Athena's Web Weekly Column

Week of Apr 13th, - Apr 19th, 2007

Egypt's Sunken Treasures

Columns Archive
Nile River and Delta

Satellite photo

  The Nile is one of the longest rivers in the world. It is unique for a variety of reasons. It's waters flow north, carrying a steady stream of grains to port. Prevailing winds, however, blow south, and great white sails gracefully carry boats back upstream for the return voyage. Throughout history, Egypt was a storage house of grain. In times of famine many from the Levant would turn to Egypt for food. It is such a situation that originally brings the tribes of Israel into Egypt.

  The Delta is the extreme northern part of the Nile river, formed where the river fans out before meeting the Mediterranean. From the air, it looks like a great lotus blossom.

Sail on the Nile

Sailing on the Nile

  Since the construction of the Aswan High Dam, the Nile no longer overflows its banks. Fertilizers are used instead.
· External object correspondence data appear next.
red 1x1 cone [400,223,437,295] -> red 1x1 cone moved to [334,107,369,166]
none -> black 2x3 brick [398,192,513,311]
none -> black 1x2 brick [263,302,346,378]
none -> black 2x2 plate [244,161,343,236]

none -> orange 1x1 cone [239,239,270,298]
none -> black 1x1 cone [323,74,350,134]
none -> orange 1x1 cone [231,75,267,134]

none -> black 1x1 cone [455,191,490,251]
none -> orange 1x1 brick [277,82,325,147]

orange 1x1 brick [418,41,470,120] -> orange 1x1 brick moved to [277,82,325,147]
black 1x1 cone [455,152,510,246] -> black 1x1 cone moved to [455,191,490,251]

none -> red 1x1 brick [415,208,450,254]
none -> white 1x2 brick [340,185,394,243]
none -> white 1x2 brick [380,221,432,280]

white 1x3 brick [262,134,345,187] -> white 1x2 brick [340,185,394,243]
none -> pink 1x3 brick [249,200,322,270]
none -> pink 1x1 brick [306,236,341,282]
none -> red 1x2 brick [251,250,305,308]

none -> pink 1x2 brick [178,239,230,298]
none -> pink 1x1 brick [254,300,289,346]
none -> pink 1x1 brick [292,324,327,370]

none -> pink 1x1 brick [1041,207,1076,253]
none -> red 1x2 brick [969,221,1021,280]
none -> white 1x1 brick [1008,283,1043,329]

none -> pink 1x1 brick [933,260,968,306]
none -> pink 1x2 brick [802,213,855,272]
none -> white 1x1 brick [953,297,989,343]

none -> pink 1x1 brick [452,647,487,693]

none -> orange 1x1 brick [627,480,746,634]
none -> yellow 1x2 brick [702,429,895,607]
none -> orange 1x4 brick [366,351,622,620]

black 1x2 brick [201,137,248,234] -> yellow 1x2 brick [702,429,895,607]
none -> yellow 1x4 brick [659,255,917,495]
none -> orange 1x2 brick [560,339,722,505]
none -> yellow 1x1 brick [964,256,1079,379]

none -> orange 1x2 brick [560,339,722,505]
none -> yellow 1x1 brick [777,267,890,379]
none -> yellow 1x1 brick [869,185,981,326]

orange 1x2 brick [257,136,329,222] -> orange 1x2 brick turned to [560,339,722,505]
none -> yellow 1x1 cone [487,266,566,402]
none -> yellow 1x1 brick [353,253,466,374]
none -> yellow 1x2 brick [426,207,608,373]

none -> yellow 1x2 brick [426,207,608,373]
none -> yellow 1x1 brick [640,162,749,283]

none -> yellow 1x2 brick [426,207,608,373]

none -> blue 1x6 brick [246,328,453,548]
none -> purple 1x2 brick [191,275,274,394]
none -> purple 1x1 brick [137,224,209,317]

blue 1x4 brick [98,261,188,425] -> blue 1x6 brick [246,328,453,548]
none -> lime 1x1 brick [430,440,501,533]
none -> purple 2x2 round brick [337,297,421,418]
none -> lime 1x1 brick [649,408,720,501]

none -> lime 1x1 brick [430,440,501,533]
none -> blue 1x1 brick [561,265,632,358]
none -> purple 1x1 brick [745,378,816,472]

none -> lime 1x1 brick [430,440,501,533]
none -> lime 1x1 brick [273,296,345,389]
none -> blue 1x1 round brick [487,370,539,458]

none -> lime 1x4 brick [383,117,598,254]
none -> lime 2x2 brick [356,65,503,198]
The ancient name for Egypt was Kemet, the 'Black Land', or 'Land of the Blacks.' The annual flooding of the Nile between June and September brought with it deposits of rich soil and left behind dark life giving earth on the red deserts. As these silts flushed out of the Nile each year, they caused the Delta canals and river ways to shift over time. In some cases whole cities have slipped beneath the waves, waiting for someone to remember their former glory.

Berlin Exhibit

Berlin Exhibit

  Canopus, Herakleion and Thonis were all once ports on the mouth of the Delta. Time had swallowed them and they lay beneath the waves.

  Recently resurrected from this excavation were portions of a remarkable naos called the Naos of the Decades, a device which marks the passage of time. It's use embodies the essential soul of Egyptian religion.

  The naos was the holiest part of the Temple. They were set up at the very rear, at the innermost part of the altar. They were niches which had doors the priests would open in rites dedicated to the deity. Inside this niche would be placed a figure of the god, generally made out of silver covered with fine gold.

  What we are seeing here is the culmination of a long period of stellar observation.


(Inner Gold?)

  The Dogon of Africa once used a staff to align sky and horizon. In Ireland, Malta and Greece standing stones were used to mark both light and shadow, etched in stone. Newgrange goes on to build an entire earthen mound over one of these alignments to help darken the passage and make the contrast of light and shadow more visible. The Egyptians refine this process further with their temples in Egypt, placing not earth but solid stone along these alignments to help block out light, darken the passages, and to wait for the moment sunlight, moonlight, or starlight cascades down the aisle to strike the naos at the back of the altar, when the door would be flung open by the priests to reveal the highly reflective silver and gold god, with celestial light illuminating their bodies in the darkened spaces.

  In this anticipated moment their God arrived, in all of his (or her) glory. Anceint people believed their gods resided in heaven and controlled affairs here on Earth. Every mythology speaks of this divine dance. To better understand the motions of heaven was to better understand the nature of God. It was this spirit which gave birth to astronomy.

  The desire to find and know God's will.